» YOUR ASSIGNMENT: Which lines in the items contain the string "filho"? Filter them out and copy each one, treating uppercase and lowercase as different.

[Data entries]
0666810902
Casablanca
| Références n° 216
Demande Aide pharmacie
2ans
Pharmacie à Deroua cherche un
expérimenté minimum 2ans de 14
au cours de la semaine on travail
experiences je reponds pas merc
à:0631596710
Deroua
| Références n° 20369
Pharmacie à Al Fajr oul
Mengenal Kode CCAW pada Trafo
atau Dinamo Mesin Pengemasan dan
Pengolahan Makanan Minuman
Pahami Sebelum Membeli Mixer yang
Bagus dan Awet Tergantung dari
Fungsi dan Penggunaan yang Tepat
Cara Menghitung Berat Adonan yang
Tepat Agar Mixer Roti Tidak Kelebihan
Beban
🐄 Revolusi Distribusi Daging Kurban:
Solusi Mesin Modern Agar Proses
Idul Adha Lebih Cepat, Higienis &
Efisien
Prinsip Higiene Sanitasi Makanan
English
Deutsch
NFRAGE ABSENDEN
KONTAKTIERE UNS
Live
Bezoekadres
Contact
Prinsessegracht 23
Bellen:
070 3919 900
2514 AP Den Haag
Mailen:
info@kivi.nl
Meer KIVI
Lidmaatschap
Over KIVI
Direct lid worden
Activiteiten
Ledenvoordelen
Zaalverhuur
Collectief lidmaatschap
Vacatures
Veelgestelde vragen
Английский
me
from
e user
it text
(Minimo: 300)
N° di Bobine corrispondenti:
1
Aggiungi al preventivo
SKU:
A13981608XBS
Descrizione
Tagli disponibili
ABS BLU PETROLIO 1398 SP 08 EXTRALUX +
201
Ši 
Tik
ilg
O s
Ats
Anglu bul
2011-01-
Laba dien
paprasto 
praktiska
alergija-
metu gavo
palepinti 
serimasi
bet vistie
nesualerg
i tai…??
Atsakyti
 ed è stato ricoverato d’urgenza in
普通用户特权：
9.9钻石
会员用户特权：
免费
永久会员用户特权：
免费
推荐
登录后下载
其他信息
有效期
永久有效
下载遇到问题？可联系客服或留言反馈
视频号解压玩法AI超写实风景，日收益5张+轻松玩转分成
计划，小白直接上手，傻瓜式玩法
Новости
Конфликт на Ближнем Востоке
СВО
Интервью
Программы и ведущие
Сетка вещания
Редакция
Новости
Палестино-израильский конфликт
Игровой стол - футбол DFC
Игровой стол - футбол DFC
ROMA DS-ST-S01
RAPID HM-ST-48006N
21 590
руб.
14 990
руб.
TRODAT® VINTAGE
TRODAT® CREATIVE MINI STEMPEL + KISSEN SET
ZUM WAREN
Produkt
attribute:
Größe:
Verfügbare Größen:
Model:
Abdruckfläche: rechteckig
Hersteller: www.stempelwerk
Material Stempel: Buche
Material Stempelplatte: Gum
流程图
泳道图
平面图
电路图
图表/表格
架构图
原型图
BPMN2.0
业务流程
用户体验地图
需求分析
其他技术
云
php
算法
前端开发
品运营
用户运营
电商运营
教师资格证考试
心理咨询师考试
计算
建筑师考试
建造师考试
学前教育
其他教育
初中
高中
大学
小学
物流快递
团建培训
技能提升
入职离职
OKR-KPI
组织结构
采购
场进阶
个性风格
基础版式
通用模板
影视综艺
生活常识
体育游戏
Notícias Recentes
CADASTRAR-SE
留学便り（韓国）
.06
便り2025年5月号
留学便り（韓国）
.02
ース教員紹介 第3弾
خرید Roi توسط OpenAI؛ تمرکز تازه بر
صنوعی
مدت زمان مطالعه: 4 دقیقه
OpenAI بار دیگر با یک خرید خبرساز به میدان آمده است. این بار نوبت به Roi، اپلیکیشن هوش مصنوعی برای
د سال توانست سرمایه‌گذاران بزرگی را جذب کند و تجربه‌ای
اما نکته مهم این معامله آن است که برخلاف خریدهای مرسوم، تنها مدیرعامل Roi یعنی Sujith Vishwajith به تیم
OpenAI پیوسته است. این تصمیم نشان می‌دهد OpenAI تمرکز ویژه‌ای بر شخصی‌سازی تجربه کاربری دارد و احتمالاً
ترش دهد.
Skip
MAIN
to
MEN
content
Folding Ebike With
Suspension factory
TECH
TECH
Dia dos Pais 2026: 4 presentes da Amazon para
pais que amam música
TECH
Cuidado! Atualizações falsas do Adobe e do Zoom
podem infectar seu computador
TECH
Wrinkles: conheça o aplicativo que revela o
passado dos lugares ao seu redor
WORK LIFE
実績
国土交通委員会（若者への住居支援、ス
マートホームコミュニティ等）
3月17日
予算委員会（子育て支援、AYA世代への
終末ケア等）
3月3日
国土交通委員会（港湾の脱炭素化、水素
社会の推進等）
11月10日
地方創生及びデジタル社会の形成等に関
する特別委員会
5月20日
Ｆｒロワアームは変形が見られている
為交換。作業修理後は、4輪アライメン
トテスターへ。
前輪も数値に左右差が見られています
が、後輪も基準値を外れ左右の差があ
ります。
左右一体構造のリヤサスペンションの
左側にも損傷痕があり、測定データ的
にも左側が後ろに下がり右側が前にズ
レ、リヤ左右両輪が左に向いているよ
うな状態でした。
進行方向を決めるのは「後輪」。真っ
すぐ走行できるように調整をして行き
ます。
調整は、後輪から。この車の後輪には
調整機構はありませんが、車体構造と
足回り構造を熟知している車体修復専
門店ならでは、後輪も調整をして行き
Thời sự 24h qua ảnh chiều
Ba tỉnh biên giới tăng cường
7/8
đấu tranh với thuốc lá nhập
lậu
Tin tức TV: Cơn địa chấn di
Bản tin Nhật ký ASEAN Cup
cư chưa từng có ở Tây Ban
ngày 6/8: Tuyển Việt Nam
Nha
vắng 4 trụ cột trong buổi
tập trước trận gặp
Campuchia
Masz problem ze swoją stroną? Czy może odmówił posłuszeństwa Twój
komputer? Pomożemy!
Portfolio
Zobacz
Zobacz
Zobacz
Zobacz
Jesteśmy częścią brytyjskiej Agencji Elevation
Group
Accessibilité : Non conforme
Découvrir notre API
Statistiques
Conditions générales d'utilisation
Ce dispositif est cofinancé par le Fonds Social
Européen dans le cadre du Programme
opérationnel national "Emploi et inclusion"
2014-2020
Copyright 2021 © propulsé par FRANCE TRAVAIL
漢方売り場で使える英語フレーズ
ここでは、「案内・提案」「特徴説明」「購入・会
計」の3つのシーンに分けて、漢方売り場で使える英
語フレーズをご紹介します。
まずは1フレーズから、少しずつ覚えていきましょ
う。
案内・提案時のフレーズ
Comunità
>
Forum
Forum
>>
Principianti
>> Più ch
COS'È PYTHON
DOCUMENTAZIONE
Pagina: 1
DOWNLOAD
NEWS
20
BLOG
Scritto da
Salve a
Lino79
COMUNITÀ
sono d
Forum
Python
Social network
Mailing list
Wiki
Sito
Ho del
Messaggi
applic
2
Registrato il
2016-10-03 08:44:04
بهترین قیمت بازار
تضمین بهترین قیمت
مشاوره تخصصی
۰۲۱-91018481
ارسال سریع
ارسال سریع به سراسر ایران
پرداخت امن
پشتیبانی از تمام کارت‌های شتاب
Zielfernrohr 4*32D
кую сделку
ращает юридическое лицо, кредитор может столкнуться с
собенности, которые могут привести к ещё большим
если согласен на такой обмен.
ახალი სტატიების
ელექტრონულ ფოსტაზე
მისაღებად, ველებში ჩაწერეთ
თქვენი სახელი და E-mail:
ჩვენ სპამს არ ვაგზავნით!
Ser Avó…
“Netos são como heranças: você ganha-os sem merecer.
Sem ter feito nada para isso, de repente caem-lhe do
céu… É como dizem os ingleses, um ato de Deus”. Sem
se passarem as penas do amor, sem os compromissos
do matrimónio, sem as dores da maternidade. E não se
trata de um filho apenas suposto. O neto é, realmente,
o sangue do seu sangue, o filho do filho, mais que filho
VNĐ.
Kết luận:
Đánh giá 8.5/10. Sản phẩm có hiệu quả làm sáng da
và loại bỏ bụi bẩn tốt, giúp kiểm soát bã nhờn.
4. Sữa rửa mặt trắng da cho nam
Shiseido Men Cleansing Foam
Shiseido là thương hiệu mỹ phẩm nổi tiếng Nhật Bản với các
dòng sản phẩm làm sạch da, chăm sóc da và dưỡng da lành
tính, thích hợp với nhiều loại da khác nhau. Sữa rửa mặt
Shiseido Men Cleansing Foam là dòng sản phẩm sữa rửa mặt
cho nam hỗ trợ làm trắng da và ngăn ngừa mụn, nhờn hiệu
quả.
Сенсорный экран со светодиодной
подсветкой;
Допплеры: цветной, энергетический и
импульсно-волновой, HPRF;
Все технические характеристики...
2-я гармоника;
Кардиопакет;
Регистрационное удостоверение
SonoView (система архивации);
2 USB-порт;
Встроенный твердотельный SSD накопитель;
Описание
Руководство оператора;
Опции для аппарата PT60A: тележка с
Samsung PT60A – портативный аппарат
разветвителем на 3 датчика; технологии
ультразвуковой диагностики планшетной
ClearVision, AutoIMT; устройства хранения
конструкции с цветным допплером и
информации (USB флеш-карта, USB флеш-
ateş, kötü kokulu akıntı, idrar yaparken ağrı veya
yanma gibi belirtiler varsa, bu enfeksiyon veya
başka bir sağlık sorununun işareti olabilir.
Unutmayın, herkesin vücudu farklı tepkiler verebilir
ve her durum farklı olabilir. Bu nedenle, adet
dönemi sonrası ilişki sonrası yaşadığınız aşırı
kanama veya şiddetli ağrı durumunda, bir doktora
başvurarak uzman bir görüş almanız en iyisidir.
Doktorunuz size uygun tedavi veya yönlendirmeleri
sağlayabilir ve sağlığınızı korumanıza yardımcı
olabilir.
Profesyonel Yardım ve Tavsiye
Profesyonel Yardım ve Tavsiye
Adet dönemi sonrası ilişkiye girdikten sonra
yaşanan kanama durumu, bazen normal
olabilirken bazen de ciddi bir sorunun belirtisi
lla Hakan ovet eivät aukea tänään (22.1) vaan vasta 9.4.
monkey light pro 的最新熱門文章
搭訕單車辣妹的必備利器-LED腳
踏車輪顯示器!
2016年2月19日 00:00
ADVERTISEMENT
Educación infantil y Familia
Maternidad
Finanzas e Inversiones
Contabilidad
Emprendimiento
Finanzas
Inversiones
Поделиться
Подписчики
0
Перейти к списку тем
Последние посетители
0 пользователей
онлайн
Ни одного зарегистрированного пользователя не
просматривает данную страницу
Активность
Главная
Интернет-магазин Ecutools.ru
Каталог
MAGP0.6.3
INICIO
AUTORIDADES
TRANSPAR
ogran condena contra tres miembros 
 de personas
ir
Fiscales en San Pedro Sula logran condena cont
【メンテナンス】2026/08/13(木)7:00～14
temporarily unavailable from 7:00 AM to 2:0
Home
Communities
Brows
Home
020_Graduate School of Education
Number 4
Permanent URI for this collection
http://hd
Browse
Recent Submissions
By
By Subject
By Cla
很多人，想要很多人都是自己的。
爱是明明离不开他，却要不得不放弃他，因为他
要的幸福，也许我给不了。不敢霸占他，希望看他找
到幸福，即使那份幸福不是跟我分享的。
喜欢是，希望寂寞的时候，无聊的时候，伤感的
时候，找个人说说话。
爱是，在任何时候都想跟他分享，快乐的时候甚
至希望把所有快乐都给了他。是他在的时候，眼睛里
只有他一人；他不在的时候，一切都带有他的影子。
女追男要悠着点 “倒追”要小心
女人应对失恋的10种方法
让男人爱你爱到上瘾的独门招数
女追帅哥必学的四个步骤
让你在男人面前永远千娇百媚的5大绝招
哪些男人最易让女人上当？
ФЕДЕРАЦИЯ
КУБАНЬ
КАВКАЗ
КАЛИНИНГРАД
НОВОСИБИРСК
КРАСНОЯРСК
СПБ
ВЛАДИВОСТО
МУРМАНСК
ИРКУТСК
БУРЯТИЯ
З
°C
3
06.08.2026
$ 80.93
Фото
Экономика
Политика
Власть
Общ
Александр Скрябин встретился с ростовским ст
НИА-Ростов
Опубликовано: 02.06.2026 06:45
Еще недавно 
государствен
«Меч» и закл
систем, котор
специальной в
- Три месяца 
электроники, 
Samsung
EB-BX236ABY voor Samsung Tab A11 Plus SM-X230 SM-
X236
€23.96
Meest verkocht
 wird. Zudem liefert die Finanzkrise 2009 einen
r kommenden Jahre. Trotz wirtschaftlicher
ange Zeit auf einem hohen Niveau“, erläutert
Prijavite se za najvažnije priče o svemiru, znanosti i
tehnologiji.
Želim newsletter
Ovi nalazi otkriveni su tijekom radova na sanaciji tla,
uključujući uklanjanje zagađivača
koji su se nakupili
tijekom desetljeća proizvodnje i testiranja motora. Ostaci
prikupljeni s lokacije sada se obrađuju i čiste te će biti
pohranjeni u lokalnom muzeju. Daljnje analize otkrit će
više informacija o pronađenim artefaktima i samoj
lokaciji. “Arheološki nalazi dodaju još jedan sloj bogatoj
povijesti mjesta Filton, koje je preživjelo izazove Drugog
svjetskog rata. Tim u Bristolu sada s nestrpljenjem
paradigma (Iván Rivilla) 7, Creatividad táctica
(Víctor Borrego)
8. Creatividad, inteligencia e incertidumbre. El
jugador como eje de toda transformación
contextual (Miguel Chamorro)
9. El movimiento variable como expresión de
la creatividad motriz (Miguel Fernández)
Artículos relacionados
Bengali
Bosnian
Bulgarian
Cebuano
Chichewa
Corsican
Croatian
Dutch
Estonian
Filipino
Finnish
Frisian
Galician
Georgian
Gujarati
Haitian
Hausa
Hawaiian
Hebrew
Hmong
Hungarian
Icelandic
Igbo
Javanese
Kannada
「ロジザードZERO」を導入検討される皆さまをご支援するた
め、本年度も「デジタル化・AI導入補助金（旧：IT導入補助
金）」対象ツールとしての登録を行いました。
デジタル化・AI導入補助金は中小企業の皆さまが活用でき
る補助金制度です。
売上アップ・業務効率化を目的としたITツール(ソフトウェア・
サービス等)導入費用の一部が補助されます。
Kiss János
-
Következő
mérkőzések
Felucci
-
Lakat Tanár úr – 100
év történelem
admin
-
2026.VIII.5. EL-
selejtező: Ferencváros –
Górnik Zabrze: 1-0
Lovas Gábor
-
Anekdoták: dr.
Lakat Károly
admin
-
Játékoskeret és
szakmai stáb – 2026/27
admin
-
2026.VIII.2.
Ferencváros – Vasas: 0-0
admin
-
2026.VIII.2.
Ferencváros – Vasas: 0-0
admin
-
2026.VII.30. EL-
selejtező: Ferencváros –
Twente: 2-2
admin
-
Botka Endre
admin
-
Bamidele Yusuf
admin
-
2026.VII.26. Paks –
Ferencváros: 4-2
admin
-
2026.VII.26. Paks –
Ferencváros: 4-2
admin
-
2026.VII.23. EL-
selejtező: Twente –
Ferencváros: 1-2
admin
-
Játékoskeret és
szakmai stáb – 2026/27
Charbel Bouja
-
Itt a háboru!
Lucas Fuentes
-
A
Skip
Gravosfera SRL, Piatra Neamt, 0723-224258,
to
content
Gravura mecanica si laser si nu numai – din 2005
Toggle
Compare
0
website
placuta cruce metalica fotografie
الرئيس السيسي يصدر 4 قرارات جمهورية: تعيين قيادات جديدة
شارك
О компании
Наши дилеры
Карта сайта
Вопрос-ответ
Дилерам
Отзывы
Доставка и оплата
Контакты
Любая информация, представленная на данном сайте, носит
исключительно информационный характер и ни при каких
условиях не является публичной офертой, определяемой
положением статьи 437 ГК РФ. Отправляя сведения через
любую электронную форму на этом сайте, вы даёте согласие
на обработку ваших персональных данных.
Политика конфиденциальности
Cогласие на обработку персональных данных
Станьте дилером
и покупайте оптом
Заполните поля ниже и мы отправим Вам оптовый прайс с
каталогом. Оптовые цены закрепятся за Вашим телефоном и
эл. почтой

» SOLVED EXERCISE:
trata de um filho apenas suposto. O neto é, realmente,
o sangue do seu sangue, o filho do filho, mais que filho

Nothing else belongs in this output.